Task requirements => Every line of the data that contains the string "vice" must be copied.

Task inputs =>
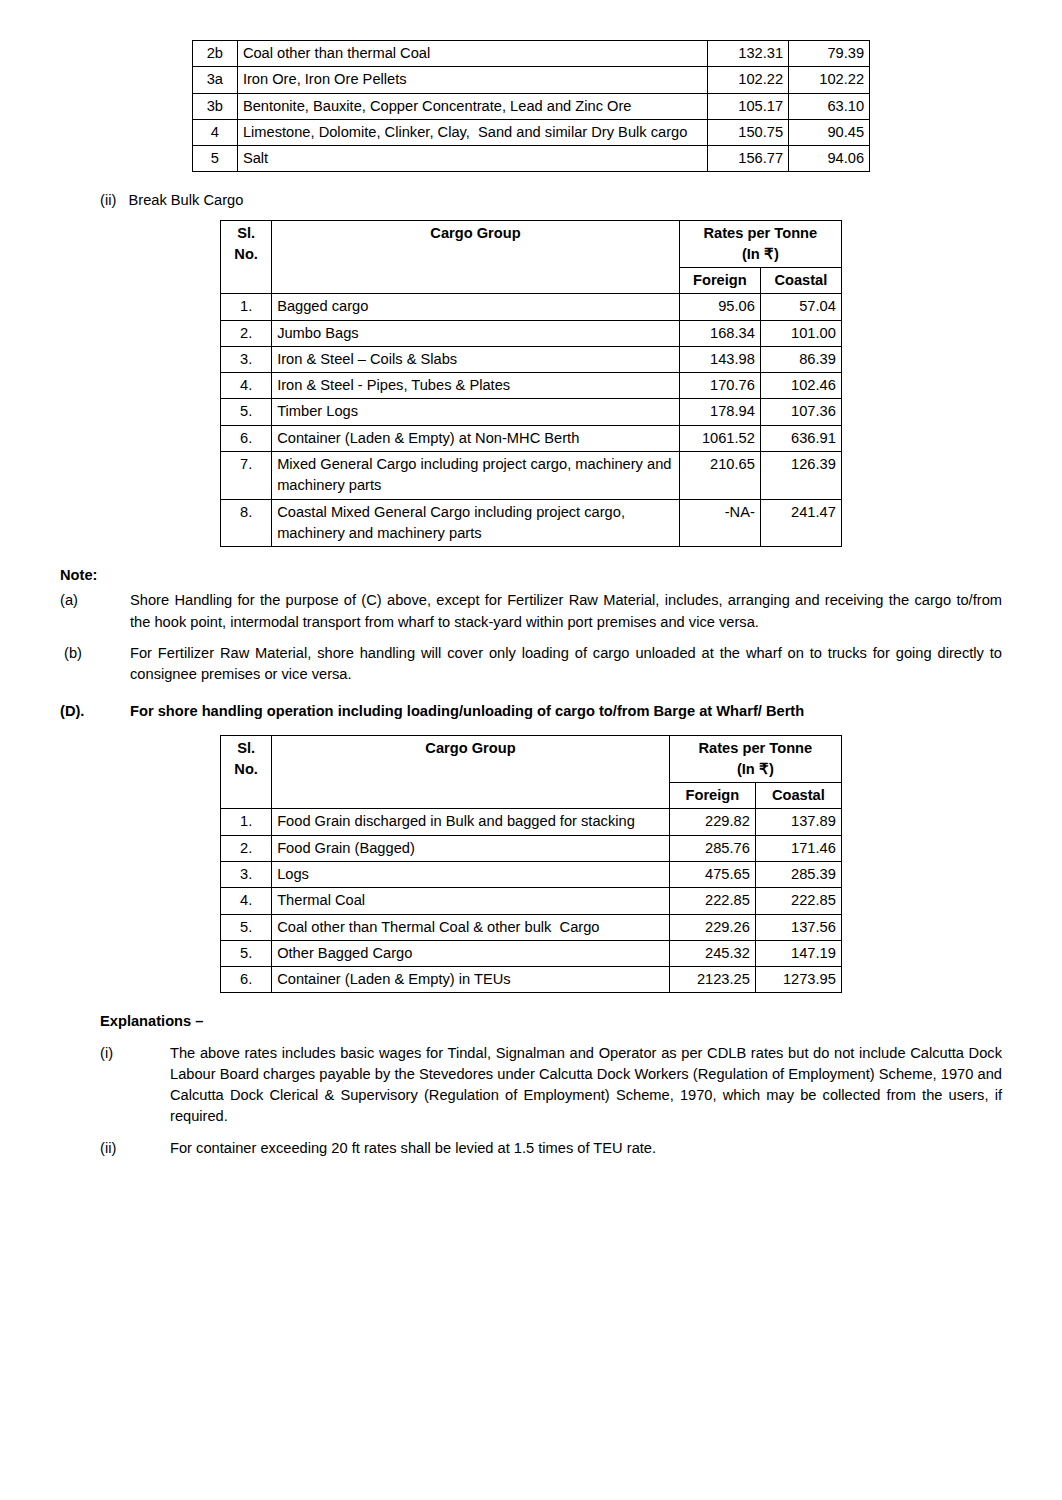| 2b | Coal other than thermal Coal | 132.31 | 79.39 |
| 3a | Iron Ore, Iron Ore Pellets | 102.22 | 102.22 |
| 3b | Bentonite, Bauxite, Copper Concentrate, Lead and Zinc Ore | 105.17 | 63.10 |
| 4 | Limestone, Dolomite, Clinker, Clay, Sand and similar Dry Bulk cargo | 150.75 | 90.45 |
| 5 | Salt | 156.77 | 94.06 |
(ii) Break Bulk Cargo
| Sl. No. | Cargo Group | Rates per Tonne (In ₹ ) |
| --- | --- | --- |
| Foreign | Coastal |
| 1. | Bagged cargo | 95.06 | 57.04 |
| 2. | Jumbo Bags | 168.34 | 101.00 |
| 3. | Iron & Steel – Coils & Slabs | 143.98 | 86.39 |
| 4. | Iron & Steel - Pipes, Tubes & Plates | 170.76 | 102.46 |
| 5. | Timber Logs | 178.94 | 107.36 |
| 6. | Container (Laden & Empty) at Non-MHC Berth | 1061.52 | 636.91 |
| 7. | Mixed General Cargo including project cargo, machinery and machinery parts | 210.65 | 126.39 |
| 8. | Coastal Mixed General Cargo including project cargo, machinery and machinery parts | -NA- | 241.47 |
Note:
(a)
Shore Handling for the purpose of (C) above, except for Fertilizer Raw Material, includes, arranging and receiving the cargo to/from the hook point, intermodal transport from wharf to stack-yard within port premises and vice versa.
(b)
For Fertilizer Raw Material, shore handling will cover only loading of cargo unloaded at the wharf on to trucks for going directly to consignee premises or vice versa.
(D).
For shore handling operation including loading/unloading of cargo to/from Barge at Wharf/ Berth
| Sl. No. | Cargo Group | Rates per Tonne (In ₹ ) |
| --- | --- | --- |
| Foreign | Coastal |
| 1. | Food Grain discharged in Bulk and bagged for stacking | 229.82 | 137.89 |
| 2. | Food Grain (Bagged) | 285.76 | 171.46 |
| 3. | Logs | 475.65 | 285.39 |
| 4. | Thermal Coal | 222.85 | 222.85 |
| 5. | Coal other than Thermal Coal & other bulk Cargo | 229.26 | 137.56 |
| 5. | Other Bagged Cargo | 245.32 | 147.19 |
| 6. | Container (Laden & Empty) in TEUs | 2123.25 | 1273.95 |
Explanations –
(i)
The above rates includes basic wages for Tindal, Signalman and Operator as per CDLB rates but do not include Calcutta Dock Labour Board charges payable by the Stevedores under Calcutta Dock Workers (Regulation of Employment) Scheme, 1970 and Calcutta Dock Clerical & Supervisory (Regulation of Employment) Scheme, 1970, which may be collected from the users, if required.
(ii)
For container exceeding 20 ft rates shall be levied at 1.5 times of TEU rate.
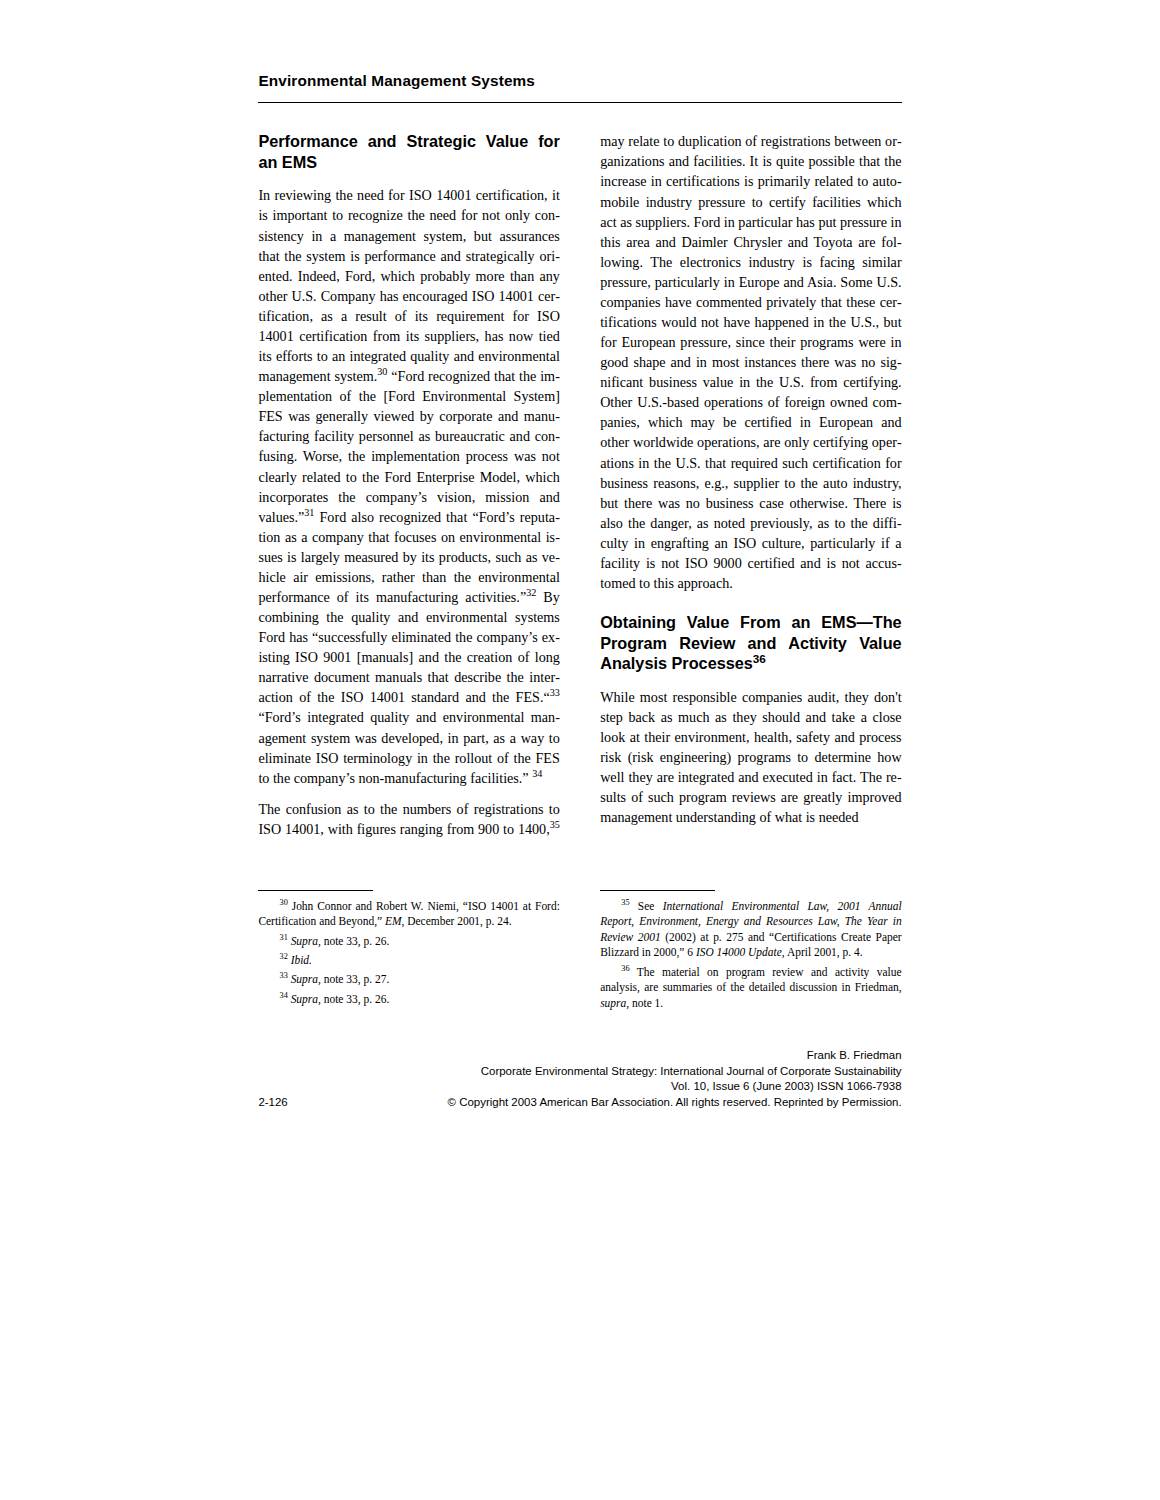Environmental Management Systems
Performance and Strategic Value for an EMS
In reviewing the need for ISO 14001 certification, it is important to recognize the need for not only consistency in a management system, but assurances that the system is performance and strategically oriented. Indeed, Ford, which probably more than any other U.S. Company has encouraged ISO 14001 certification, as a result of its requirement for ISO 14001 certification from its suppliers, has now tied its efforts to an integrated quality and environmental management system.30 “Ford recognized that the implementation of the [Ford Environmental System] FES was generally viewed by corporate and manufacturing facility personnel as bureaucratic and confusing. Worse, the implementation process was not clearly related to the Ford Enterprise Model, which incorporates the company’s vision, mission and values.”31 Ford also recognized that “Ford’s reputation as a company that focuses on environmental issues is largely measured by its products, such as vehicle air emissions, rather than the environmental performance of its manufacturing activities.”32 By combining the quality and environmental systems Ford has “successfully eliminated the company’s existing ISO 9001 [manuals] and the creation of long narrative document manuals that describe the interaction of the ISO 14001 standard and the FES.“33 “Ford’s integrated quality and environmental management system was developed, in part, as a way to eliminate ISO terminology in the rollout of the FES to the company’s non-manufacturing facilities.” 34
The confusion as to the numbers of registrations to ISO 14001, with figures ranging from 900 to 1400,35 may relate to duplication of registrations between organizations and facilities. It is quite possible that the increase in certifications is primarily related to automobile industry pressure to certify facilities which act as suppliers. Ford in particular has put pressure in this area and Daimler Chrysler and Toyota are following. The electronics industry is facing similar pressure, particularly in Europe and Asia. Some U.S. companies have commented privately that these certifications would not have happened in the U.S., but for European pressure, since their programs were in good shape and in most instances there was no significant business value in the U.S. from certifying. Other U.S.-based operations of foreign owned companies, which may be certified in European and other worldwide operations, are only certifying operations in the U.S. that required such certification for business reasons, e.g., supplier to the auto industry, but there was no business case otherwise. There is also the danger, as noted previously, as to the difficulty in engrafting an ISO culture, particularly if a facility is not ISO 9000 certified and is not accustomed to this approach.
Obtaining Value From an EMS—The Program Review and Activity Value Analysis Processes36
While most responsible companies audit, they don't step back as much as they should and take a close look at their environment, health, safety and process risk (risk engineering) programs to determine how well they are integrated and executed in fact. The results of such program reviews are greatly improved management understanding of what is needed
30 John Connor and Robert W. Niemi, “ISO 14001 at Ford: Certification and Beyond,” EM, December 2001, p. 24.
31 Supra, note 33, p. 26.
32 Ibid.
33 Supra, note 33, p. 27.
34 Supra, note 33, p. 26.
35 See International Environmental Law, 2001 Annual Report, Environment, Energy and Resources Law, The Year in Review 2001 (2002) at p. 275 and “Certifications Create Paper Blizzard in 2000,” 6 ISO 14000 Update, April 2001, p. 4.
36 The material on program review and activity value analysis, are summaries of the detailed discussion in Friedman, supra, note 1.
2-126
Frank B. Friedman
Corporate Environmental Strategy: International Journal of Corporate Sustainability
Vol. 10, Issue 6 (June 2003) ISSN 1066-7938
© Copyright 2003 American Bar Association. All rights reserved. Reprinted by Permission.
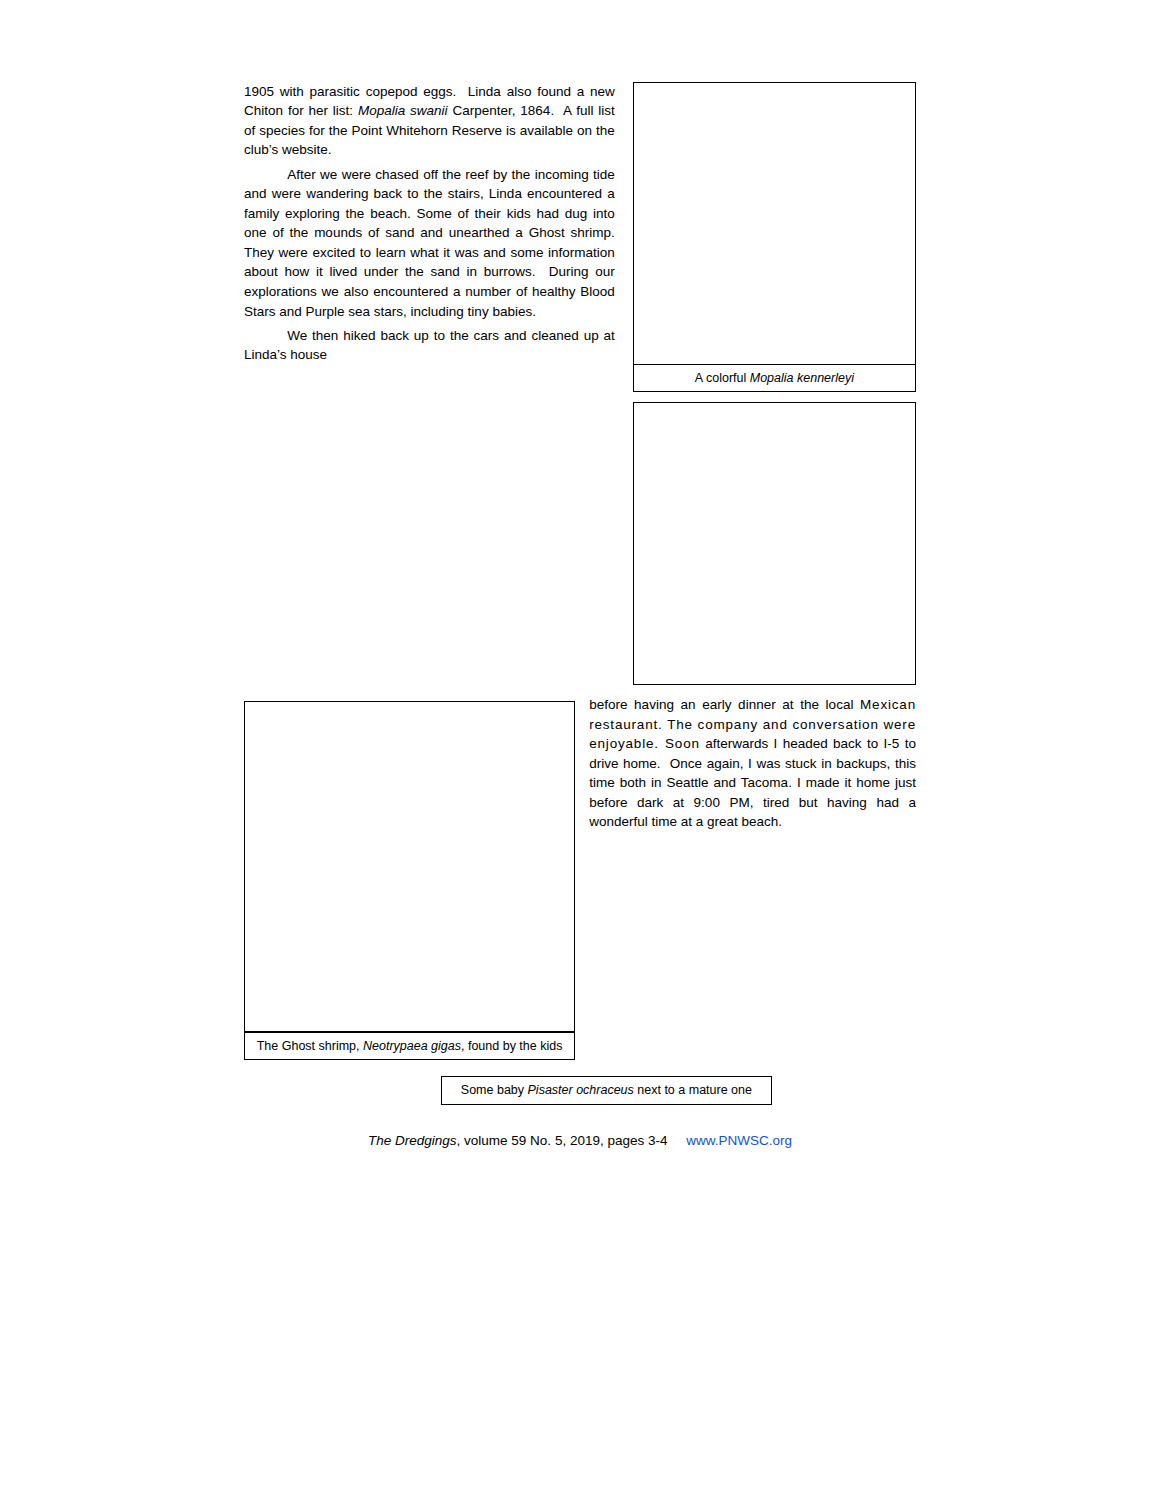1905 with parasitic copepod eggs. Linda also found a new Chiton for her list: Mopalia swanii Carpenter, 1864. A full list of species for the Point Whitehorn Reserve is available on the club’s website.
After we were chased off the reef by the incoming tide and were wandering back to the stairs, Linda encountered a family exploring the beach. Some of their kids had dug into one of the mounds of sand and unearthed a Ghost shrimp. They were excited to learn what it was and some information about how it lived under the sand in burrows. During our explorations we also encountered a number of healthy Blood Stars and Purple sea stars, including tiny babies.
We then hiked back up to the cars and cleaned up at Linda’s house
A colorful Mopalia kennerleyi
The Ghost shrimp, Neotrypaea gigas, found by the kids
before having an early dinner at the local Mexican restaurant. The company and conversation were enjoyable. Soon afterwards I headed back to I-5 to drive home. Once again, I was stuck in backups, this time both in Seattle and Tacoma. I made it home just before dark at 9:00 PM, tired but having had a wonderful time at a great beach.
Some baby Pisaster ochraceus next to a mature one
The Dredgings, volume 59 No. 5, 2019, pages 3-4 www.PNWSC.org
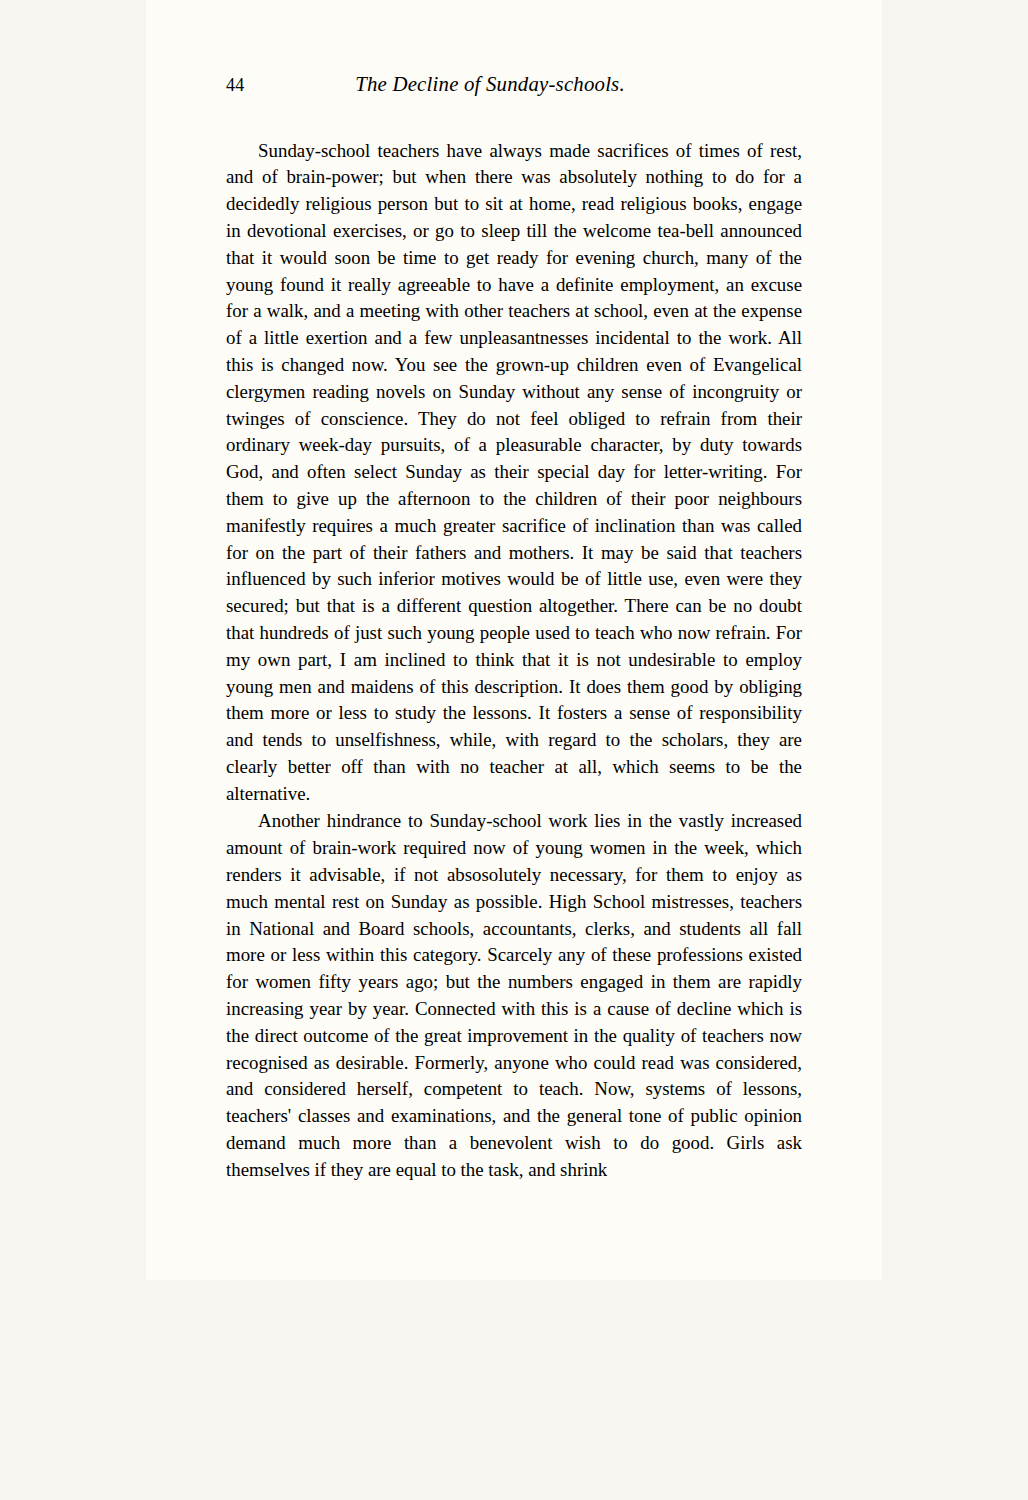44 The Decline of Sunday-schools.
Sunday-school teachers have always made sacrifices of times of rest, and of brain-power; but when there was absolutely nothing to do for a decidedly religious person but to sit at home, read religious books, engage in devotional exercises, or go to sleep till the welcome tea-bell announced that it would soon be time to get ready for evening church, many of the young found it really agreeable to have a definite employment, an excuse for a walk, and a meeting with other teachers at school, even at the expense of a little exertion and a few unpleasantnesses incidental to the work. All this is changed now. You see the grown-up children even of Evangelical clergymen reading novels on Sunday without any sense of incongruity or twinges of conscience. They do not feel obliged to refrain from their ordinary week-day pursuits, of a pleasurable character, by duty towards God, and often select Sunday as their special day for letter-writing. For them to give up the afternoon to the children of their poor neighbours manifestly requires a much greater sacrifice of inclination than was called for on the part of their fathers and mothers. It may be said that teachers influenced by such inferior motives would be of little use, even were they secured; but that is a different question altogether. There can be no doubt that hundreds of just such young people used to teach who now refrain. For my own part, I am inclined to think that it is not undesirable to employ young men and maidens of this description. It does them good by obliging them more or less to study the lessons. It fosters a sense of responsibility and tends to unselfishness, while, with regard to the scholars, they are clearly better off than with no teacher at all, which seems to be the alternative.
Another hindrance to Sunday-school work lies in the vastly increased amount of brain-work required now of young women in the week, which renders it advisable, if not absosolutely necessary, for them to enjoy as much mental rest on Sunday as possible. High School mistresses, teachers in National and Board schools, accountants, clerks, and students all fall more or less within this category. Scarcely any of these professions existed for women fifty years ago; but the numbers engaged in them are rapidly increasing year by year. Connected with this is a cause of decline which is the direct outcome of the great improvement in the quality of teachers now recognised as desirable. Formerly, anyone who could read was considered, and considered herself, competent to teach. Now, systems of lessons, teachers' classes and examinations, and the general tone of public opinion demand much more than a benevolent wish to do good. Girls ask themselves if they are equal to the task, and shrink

Expected answer =>
Shore Handling for the purpose of (C) above, except for Fertilizer Raw Material, includes, arranging and receiving the cargo to/from the hook point, intermodal transport from wharf to stack-yard within port premises and vice versa.
For Fertilizer Raw Material, shore handling will cover only loading of cargo unloaded at the wharf on to trucks for going directly to consignee premises or vice versa.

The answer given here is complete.